How has outward-facing communication changed over the last nine months? 

Gina: We made good progress but still have a ways to go. I think our conversations with our customers are better than they’ve ever been. Customers are actively suggesting new Applications we can help them build, and we are bringing them to market quickly. As for new buyers, well, buying behavior has changed because buying jobs have changed, in some ways, permanently. When looking at these folks—the people championing our platform and the individuals who will use our platform—what they need from us to help justify the purchase is different than it was nine months ago. So we are adapting as these buyers are adapting. 

Market segments matter. Every company views its market differently. In each of those market segments, the buying job is different even if they have the same roles. We are working on providing content that is more nuanced in those segments and bringing more personalized insights to these people. 

How have feelings changed or stayed the same as it relates to the “new normal”?

Gina: Back in April, I was pumped not to have to wear makeup and loved Zoom happy hours. 

I’m still pumped about no makeup as I never liked it, it’s the tomboy in me. Zoom happy hours are now fatiguing. People recognize connecting is important and we have to figure out a way to do that somehow. For example, during a recent team happy hour, we invited some musicians to play and sing holiday music. So we still got to be together, to enjoy an experience together, but people could share it with their kids and their partners, and mute their mics and just relax and listen.

I’m always reflective this time of year, even though this year is unlike any other. I think of silver linings. I’m proud that we navigated this year together. Our business is still healthy, our people are still showing up and doing their thing because they are passionate about the success of our customers.

People got us through this year―their grit and resilience are amazing. I don’t know what will happen in 2021 but I think we have weathered the worst of it. And I believe our people will continue to show up.

As the year closes out, what is LogicGate focusing on? What will be our focus going forward? 

Matt: Right now, we have two primary areas of focus―closing out this year strong and planning what we are going to do in 2021 in terms of strategic plan and vision. Gina is running this process through a corporate level planning framework called V2MOM―vision, values, methods, obstacles, and measures. At the corporate level, what do we want to accomplish in 2021? We remain customer-centric, thinking about what we can do as an organization to help serve our customers, continuing to build trust with our customers so they can build trust with their own customers.

This is one way we’re setting ourselves up for success—plan the work so that we can work the plan over the course of the year.
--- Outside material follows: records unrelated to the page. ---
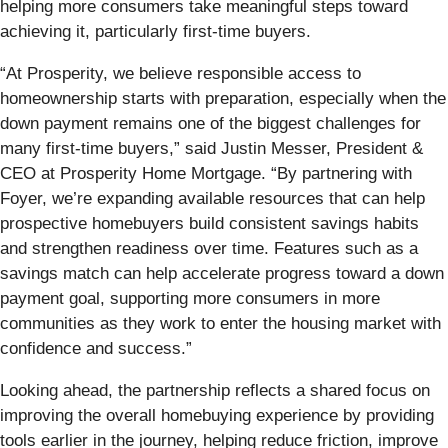
helping more consumers take meaningful steps toward
achieving it, particularly first-time buyers.
“At Prosperity, we believe responsible access to
homeownership starts with preparation, especially when the
down payment remains one of the biggest challenges for
many first-time buyers,” said Justin Messer, President &
CEO at Prosperity Home Mortgage. “By partnering with
Foyer, we’re expanding available resources that can help
prospective homebuyers build consistent savings habits
and strengthen readiness over time. Features such as a
savings match can help accelerate progress toward a down
payment goal, supporting more consumers in more
communities as they work to enter the housing market with
confidence and success.”
Looking ahead, the partnership reflects a shared focus on
improving the overall homebuying experience by providing
tools earlier in the journey, helping reduce friction, improve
We think about what will make customers happy and successful so, as a byproduct, our business can also be happy and successful from a financial perspective which we can then reinvest in the business. This leads to opportunities for our employees to grow. It’s a virtuous cycle of doing business if we do it right. 

We have laid a great foundation and if we can weather this in the way that we did from a business perspective, customer perspective, and employee perspective, I am very bullish on our ability to do and get through almost anything. If we did what we did in 2020, imagine what we are going to do in 2021. We didn't just survive this past year, we thrived. I'm really excited about what 2021 holds. 

Finally, I’m not looking forward to any more Zoom happy hours, but in-person happy hours of which there will be many when we can do that again.